Very informative blog! CLOUD system sounds very interesting. I feel security enhancing measures is important. Overall, great post.
This is an excellent article! The CLOUD Act offers unquestionable benefits, but it also has a high risk of being abused. Furthermore, it can be argued that in certain circumstances, the CLOUD Act can be utilised improperly and without warrant. It also has the potential to set a hazardous precedent by allowing governments to demand data from countries that are not under their authority.
While the governments of the world (especially the US) would love to claim this Act as a defense against cyberattacks, the underlying issue remains that they would be able to request information from providers at any time.
Great post! I had not heard anything about the CLOUD act until reading your post, but I’m immediately concerned about its implications for Canadian privacy and security. Much like the US we too have a “lawful access” lobby, mostly backed by law enforcement agencies that are constantly seeking more access to Canadians private data.

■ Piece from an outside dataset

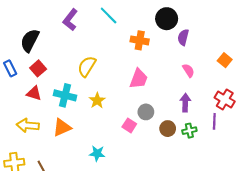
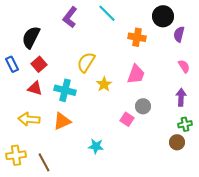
yellow star: (97, 101) -> (104, 84), moved
brown circle: (168, 129) -> (177, 142), moved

Seeing as how the ambiguous wording of the CLOUD act has left the door open for US security agencies to conduct surveillance of Canadians data, I’m certain that would be the outcome of any agreement struck by Canada with the US on this issue. We’ve already seen how the US security apparatus has spied on Canadians during the Snowden leaks, so there’s a low baseline of trust available to build future relationships on here.
Nice post! This is the first time I’ve ever heard of two countries forming an alliance or pact to counter cyber attacks (usually I only read of topics about economic/military alliances on the news). I really do believe this new form of alliance will have a positive impact on protecting ordinary citizens and infrastructure. However, I also hope they do take their time as mentioned above, it seems some things are not ironed out or specific enough.
This is a great idea in my opinion. I think that cybersecurity has had a lot of grey area in places that defiantly need updating. With new technological advances everyday its extremely important to have government legislation there to protect and enforce polices to ensure the right to privacy. Especially since the internet is such global community where so many people are using platforms from somewhere across the world its important that these rules put some restriction on attaining information of consumers in different countries.
Great post! Honestly, I’m not too sure how I should feel about this situation. On one side, the fact that the US will be able to access the data of another country will make it easier to catch international cybercriminals. On the other side, this makes it so that there are fewer safe countries to visit if I wanted to escape the US government’s sphere of influence. I can definitely see a scenario in which the CLOUD act could be abused through its vagueness to silence people who the governments consider dangerous.
I remember reading about this ACT some time ago and the striking part was a sovereign being independent of any other sovereign. This agreement implies that a decision made by an American judge could have effect on Canadian soil. Even though this would make the jurisdiction problem of combating cybercrimes less severe it does make it feel that the law of another society having a say in Canada.